==== INFORMATION GIVEN ====

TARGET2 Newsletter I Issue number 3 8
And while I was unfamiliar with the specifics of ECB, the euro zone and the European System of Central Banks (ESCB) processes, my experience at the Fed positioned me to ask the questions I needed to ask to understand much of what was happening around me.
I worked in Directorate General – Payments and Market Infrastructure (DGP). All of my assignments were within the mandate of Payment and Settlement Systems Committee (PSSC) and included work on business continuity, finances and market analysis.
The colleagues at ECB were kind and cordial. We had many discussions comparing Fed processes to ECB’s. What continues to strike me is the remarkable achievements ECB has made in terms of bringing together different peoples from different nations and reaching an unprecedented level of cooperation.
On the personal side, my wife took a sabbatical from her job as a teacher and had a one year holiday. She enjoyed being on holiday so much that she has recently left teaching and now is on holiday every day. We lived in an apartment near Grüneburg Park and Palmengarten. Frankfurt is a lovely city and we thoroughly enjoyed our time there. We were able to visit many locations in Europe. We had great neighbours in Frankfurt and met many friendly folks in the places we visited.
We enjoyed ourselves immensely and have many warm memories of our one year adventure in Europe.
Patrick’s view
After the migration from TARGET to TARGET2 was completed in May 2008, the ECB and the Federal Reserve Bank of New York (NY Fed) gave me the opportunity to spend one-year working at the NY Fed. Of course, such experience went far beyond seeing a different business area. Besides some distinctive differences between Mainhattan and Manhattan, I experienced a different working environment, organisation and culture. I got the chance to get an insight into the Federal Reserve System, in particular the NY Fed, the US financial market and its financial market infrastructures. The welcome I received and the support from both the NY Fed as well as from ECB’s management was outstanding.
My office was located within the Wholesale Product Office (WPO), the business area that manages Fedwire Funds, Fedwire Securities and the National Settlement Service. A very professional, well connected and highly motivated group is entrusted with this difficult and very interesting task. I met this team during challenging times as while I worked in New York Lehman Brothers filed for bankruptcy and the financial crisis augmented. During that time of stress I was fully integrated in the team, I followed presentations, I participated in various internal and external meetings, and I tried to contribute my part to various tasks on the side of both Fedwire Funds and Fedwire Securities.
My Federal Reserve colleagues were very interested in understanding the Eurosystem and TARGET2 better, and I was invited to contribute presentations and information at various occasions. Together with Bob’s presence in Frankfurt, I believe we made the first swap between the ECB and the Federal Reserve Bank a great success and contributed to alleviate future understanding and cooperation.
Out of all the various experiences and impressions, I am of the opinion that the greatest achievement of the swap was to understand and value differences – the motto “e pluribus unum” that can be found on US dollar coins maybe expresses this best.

====

EXERCISE:
From the top of the listing above, restate each line word for word up to and including the line with "And while I"; add nothing else.

TASK OUTPUT:
TARGET2 Newsletter I Issue number 3 8
And while I was unfamiliar with the specifics of ECB, the euro zone and the European System of Central Banks (ESCB) processes, my experience at the Fed positioned me to ask the questions I needed to ask to understand much of what was happening around me.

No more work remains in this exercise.